Also, pgmq can run as a TLE (trusted language extension), so you can install it into cloud hosted Postgres solutions like Supabase. We're using pgmq, and it's solid so far.
What I like about https://github.com/tembo-io/pgmq is that it can be used with any programming language and does not require any background workers or running a binary in addition to postgres.
It is based on SQLite, but it’s written in a modular way. It would be easy to add Postgres as a backend (in fact, it might “just work” if I switch the ORM connection string.)
Not today. It's a work in progress! There are several iterations that I'm working on:
1. Primary with secondaries as replicas (replication for availability)
2. Sharding across multiple nodes (sharding for horizontal scaling)
3. Sharding with replication
However, those aren't ready yet. The easiest way to implement this would probably be to use Postgres as the backing storage for the queue, which means relying on Postgres' multiple node support. Then the queue server itself could also scale up and down independently.
Working on the docs! I'd love your feedback - what makes them seem unfinished? (What would you want to see that would make them feel more complete?)
It does not implement immediate notification of new submissions because the SQS protocol doesn't have a "push" mechanism, only pull.

Instruction 1:
Decide whether each statement below agrees with the forum excerpt on Postgres-based queues, answering yes or no and quoting the deciding words of that excerpt: (a) pgmq needs a background worker running alongside Postgres; (b) pgmq can be installed into cloud-hosted Postgres such as Supabase; (c) sharding with replication is one of the planned iterations.
Instruction 2:
Pick up the forum excerpt on Postgres-based queues after its final sentence and continue it.

Stored records:

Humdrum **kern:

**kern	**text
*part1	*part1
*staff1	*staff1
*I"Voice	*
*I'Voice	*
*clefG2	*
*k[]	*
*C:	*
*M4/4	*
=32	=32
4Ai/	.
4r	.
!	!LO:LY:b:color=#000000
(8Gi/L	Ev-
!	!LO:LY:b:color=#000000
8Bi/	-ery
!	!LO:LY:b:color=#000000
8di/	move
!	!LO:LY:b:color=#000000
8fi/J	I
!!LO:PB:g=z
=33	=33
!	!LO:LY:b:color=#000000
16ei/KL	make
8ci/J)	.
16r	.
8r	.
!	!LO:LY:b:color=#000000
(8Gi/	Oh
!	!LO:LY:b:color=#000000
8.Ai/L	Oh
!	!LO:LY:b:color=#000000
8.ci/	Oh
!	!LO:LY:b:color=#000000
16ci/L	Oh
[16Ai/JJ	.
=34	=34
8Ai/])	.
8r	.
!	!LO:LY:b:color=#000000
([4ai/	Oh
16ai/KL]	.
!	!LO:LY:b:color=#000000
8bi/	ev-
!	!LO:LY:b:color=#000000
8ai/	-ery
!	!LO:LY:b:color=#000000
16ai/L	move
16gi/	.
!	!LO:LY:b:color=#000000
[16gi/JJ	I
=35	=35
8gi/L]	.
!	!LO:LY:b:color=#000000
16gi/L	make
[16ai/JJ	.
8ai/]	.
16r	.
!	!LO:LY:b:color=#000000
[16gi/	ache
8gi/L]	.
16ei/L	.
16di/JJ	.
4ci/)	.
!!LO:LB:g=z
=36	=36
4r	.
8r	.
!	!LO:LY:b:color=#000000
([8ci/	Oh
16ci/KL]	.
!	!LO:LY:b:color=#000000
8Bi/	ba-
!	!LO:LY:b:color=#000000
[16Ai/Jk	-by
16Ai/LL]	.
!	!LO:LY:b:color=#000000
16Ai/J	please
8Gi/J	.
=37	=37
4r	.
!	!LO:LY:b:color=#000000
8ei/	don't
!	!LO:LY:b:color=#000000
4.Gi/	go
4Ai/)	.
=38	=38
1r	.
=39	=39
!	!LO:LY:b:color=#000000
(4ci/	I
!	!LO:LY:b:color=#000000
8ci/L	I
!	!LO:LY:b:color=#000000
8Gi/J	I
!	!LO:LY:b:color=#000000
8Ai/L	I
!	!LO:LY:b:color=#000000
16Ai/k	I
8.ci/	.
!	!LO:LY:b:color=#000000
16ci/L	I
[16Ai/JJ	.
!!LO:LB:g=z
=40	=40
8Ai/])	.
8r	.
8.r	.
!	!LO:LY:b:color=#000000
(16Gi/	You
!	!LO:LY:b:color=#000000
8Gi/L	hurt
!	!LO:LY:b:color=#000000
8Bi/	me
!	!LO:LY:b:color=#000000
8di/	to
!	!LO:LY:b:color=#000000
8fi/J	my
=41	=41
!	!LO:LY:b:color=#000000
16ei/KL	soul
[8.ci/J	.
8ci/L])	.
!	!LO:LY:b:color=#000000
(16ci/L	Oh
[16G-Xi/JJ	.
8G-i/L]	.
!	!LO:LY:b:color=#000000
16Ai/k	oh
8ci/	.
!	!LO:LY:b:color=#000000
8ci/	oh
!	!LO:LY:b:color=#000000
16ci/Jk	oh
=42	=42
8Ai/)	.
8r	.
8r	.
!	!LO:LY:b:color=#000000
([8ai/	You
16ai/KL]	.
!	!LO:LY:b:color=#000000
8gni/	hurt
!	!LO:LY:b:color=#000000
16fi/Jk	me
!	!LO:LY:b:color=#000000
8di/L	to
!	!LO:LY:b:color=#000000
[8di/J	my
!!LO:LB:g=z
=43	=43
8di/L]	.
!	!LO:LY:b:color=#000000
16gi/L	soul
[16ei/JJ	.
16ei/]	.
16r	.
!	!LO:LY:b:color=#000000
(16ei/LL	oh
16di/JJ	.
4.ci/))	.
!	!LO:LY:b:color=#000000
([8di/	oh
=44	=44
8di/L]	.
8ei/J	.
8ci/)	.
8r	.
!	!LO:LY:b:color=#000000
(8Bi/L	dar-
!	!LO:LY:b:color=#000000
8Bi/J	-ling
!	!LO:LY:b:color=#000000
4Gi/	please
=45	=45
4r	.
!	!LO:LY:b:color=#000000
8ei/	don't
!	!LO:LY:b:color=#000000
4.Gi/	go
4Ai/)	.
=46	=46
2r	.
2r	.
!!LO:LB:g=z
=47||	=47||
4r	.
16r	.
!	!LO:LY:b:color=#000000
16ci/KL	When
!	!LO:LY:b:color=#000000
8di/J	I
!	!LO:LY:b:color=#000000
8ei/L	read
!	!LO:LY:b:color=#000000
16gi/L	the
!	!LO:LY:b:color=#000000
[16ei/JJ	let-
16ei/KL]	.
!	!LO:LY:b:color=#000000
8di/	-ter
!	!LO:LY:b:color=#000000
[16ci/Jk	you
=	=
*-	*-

Written reply 1:
(a) No: "does not require any background workers or running a binary in addition to postgres"
(b) Yes: "you can install it into cloud hosted Postgres solutions like Supabase"
(c) Yes: "3. Sharding with replication"

Written reply 2:
The software, however, could support this for a different queue protocol. This is because SQLite is just used as a disk store for queue items. The golang code itself still processes each message before writing to disk. Since that code is "aware" of incoming messages, it could implement an immediate notification mechanism if there was a protocol that supported it.
River ( https://riverqueue.com ) is a Postgres background job engine written in Go, which also has insert only clients in other languages. Currently we have these for Ruby and Python:
This is the exact use case I'm running into right now. I've been looking at BullMQ some it has good typescript support, and is working towards a 1.0 for python. But, I have tried it out in a production stack yet
We have been using bullmq in production for just over a year. It is a piece of technology that our team doesn't have to think about, which is pretty much all I could ask for.
We did end up adding some additional generics which allows us to get strong typing between producers and consumers. That I think has been a key piece of making it easy to use and avoiding dumb mistakes.
Qless "solves" this problem (in redis) by having all core logic written as lua and executed in redis.
You could take a similar approach for pg: define a series of procedures that provide all the required functionality, and then language bindings are all just thin wrappers (to handle language native stuff) around calls to execute a given procedure with the correct arguments.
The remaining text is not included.